All of you are aware that I’m a strong believer in women’s power and their purpose; however, I have spent a lot of time observing and thinking about that mission, and if it is even necessary to have family and children, and so on.

Something happened recently in the life that compelled me to write this article in order to clarify the thoughts of women who might have an opinion contrary to mine.

Let me start off by telling you: YOU ARE RIGHT! You’re right about women’s roles in modern everyday life. We all live — unfortunately — with certain preconceptions in our minds. I would say that one of them includes distorted images of successful women today.

Let me start off by assuring you that every woman can be very very happy and satisfied even without a family, a man, and children.

Let’s start by pondering about marriage. In today’s era, it is absolutely normal for some to be single up until our mid-30s. Nonetheless, I definitely agree that being in a relationship and having a man are important moments in a woman’s life. Being with a man gives us the strongest lessons, realizations, and uncovers our nature unlike anything else in life.

To start off, I want to clarify that for some, marriage happens later in life, which is absolutely normal today. Times have changed. Something that was the norm many years ago, is obsolete today. The times we live in dictates different realizations and social norms. So, today, when a woman is waiting for her Prince Charming she has to do a couple of things:

  • Don’t wait for him and waste your life away
  • Learn how to be happy without him, so when Prince Charming finally comes into your life, you can provide happiness — and not misery — for both your lives

I don’t know how many of you belief in the power of the universe/ God or whatever other names you have for a higher authority, but I want to point this out: sometimes life gives you something only when you’ve done the necessary work on yourself. Many of us don’t want to do anything, yet want to have it all. Life doesn’t happen that way.

words of the princess

Anyhow, back to marriage. My advice is to learn how to be balanced alone.

Another point I want to make is that some women are destined to grow not in the family, but in society. They are extremely strong, smart, independent, and really focused on doing the right thing. Today, we see more and more of these women who can’t push themselves to be family-oriented.
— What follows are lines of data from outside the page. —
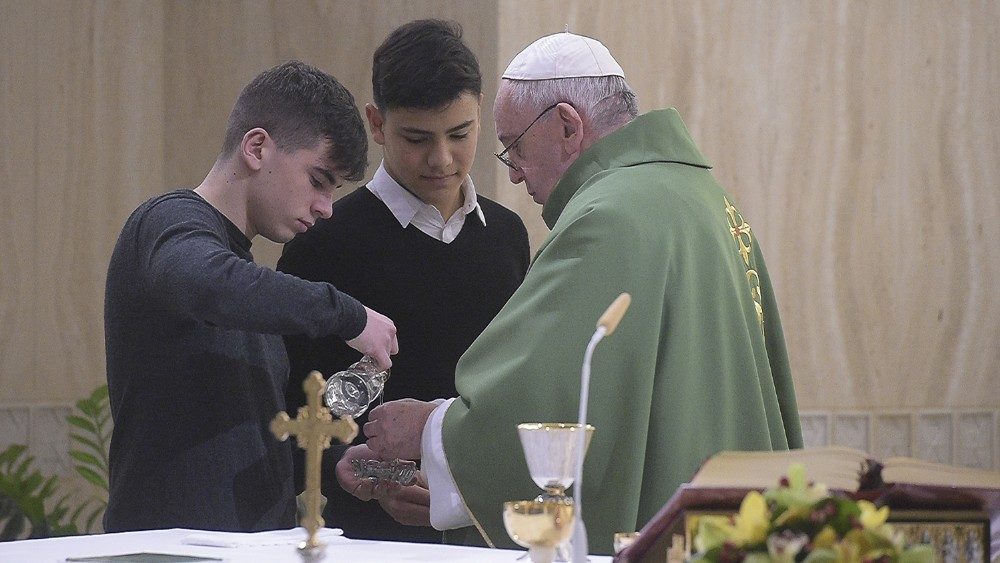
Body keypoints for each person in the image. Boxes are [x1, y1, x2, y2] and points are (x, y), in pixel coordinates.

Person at [338, 32, 803, 555]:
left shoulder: (609, 218)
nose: (515, 174)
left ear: (566, 125)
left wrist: (430, 432)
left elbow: (551, 396)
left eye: (514, 147)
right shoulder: (709, 201)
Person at [103, 60, 399, 533]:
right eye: (318, 181)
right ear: (257, 147)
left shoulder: (247, 283)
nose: (326, 208)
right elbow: (208, 284)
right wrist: (348, 315)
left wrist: (331, 466)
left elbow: (241, 444)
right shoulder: (166, 224)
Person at [277, 20, 530, 543]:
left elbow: (515, 393)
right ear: (377, 123)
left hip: (488, 532)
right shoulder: (322, 243)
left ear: (480, 114)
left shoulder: (507, 237)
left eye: (459, 134)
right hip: (369, 538)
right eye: (417, 138)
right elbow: (289, 415)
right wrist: (368, 472)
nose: (441, 159)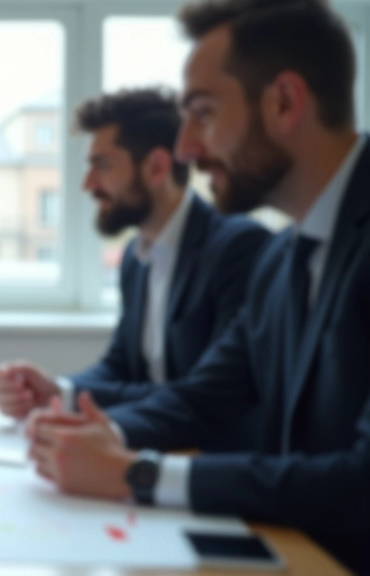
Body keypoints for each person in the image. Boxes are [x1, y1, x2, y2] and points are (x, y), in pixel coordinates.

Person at [25, 0, 370, 571]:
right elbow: (204, 396)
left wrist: (138, 473)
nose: (185, 147)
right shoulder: (282, 256)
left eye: (204, 114)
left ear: (284, 102)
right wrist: (95, 435)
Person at [0, 88, 269, 450]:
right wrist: (58, 390)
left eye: (103, 165)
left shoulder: (238, 248)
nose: (88, 184)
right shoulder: (133, 257)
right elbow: (119, 365)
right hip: (148, 449)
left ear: (157, 167)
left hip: (204, 459)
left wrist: (95, 425)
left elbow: (206, 394)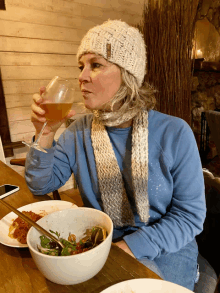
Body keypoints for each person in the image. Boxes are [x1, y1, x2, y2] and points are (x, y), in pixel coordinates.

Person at [25, 20, 206, 291]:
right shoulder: (77, 132)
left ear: (128, 73)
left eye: (95, 64)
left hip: (168, 246)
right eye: (81, 66)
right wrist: (46, 133)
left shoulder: (174, 133)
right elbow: (41, 184)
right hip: (103, 244)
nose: (82, 76)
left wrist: (129, 247)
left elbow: (189, 216)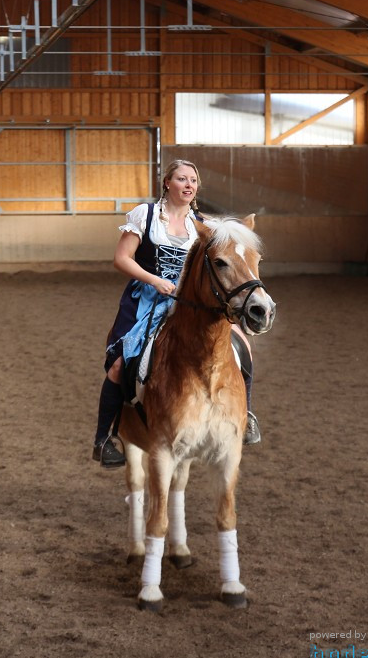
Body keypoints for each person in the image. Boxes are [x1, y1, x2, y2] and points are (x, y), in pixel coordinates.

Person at [92, 159, 263, 468]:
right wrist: (154, 280)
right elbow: (121, 258)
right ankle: (105, 438)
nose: (189, 185)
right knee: (119, 364)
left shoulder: (204, 225)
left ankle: (246, 415)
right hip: (147, 297)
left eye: (193, 180)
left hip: (190, 300)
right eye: (182, 179)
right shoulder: (144, 216)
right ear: (167, 184)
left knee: (242, 347)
Before you jump to the conclusion that you belong to this category of women, ask yourself again if you truly belong to this category, or do you just not want to do any work for yourself. Remember: it’s easier to do nothing; it’s a lot more work to be successful than being miserable!

Regarding the topic of children, I do talk a lot about children, and I advocate having as many children as you can, but some of us are simply not suited to have kids. Of course, for those who are meant to be mothers, having children is a life-changing experience.

While motherhood enhances a woman’s life, unfortunately there are some who don’t have that in their script of life.

It is their destiny to be social. However, even if a woman doesn’t have any children, she should not be demanding or condescending towards other women and men. It is, in fact, the opposite: women who don’t have children of their own have to be mothers for others. For example, as a worker, she needs to be motherly and sweet with her co-workers. It doesn’t mean that she has to let them do anything they want, but that she needs to think of others, take care of others in a motherly way, despite not being an actual mother to them.

Every woman needs to be motherly and gentle with everyone she encounters in her life, and water her inner mother. Every woman has it in them, but the question is how we let that inner mother out, and how we can experience that in our lives. It won’t be easy. In fact, it will be a lot of work 🙂

But don’t let yourself be fooled: most of our perceptions aren’t necessarily ‘correct’, but there are a few that we need to adjust, understand and apply to today’s life, and still live by them. Being a woman is one of them: we really need to understand what it means to be a woman and act on it. We need to change our lives and perceptions, and not let anyone make us feel miserable and unfit for this world.

I hope this article has shown that a woman can find her own, solid place in this world no matter her destiny, but they have to do so with a correct application of the knowledge of being a woman.